School of Dentistry, The University of Queensland, Oral Health Centre, Herston, Brisbane, Australia; Institute of Health and Biomedical Innovation, Queensland University of Technology, 60 Musk Avenue, 4059 Kelvin Grove, Australia.
Department of Basic Science, Biology Unit, Deanship of Preparatory Year and Supporting studies, Imam Abdulrahman Bin Faisal University (University of Dammam), Saudi Arabia.
Arch Oral Biol. 2018 Apr;88:67-76. doi: 10.1016/j.archoralbio.2018.01.014. Epub 2018 Jan 31.
Decellularization aims to harness the regenerative properties of native extracellular matrix. The objective of this study was to evaluate different methods of decellularization of periodontal ligament cell sheets whilst maintaining their structural and biological integrity.
Human periodontal ligament cell sheets were placed onto melt electrospun polycaprolactone (PCL) membranes that reinforced the cell sheets during the various decellularization protocols.

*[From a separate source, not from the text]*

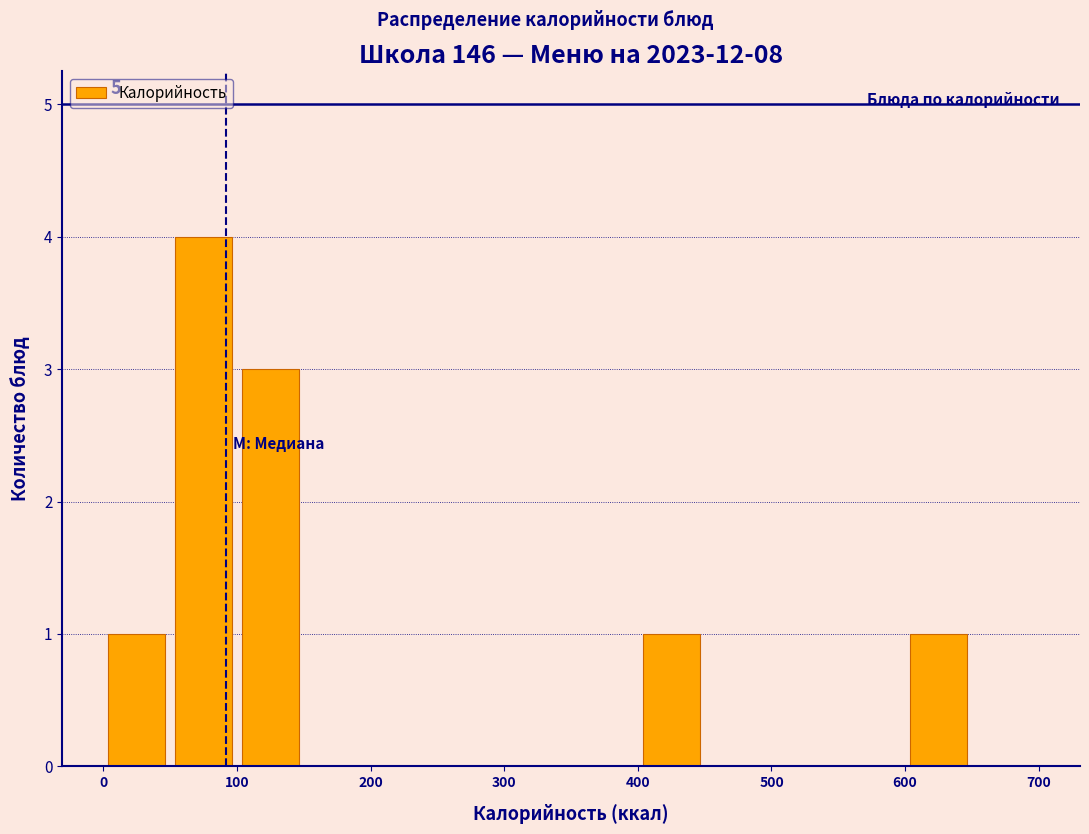

Which range on the x-axis has the tallest bar?

50 to 100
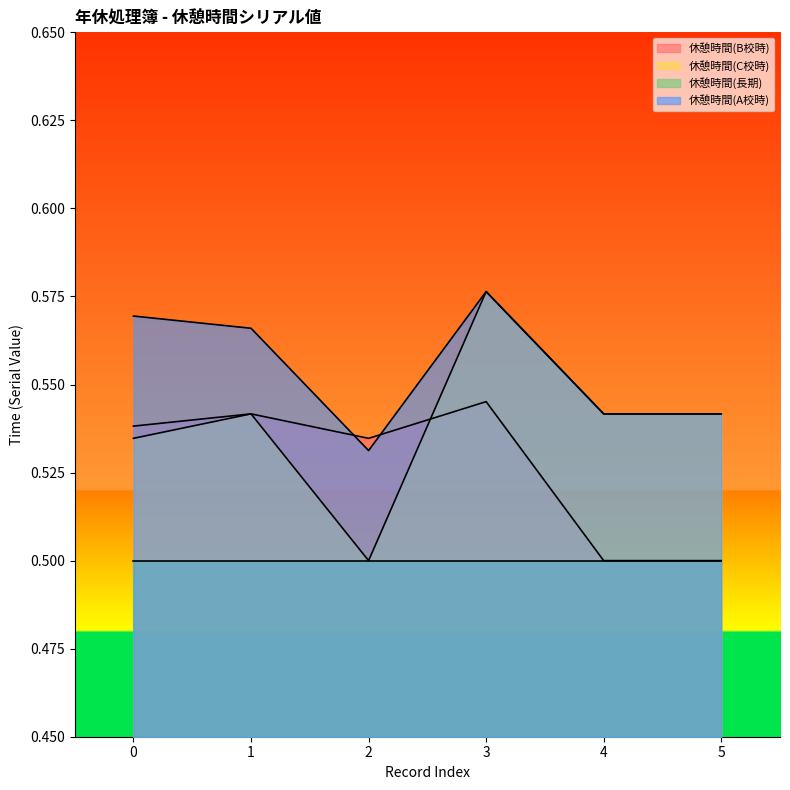

Which series has the largest range (max minus min)?

休憩時間(C校時)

These cell sheet constructs (CSCs) were decellularized under static/perfusion conditions using a) 20 mM ammonium hydroxide (NH4OH)/Triton X-100, 0.5% v/v; and b) sodium dodecyl sulfate (SDS, 0.2% v/v), both +/- DNase besides Freeze-thaw (F/T) cycling method. CSCs were assessed using a collagen quantification assay, immunostaining and scanning electron microscopy. Residual fibroblast growth factor (bFGF), vascular endothelial growth factor (VEGF) and hepatocyte growth factor (HGF) were assessed with Bio-plex assays.
DNA removal without DNase was higher under static conditions. However, after DNase treatment, there were no differences between the different decellularization methods with virtually 100% DNA removal. DNA elimination in F/T was less efficient even after DNase treatment. Collagen content was preserved with all techniques, except with SDS treatment. Structural integrity was preserved after NH4OH/Triton X-100 and F/T treatment, while SDS altered the extracellular matrix structure. Growth factor amounts were reduced after decellularization with all methods, with the greatest reduction (to virtually undetectable amounts) following SDS treatment, while NH4OH/Triton X-100 and DNase treatment resulted in approximately 10% retention.
This study showed that treatment with NH4OH/Triton X-100 and DNase solution was the most efficient method for DNA removal and the preservation of extracellular matrix integrity and growth factors retention.
脱细胞化旨在利用天然细胞外基质的再生特性。本研究的目的是评估不同的牙周膜细胞片脱细胞方法,同时保持其结构和生物完整性。
将人牙周膜细胞片置于熔融静电纺聚己内酯(PCL)膜上,在各种脱细胞化方案中增强细胞片。这些细胞片构建体(CSC)在静态/灌注条件下使用 a)20mM 氨/曲拉通 X-100,0.5%v/v;和 b)十二烷基硫酸钠(SDS,0.2%v/v),均在 +/- 脱氧核糖核酸酶的条件下,以及冻融(F/T)循环法进行脱细胞化。使用胶原蛋白定量测定、免疫染色和扫描电子显微镜评估 CSC。用 Bio-plex 测定法评估残留的成纤维细胞生长因子(bFGF)、血管内皮生长因子(VEGF)和肝细胞生长因子(HGF)。
无脱氧核糖核酸酶的静态条件下 DNA 去除率更高。然而,经脱氧核糖核酸酶处理后,不同脱细胞化方法之间几乎没有差异,DNA 去除率达到 100%。即使经脱氧核糖核酸酶处理,F/T 中的 DNA 消除效率较低。除 SDS 处理外,所有技术均能保留胶原蛋白含量。NH4OH/Triton X-100 和 F/T 处理后保持结构完整性,而 SDS 处理改变了细胞外基质结构。所有方法脱细胞化后生长因子量减少,SDS 处理后减少最多(几乎检测不到),而 NH4OH/Triton X-100 和脱氧核糖核酸酶处理后保留约 10%。
本研究表明,NH4OH/Triton X-100 和脱氧核糖核酸酶溶液处理是去除 DNA 和保持细胞外基质完整性和生长因子保留最有效的方法。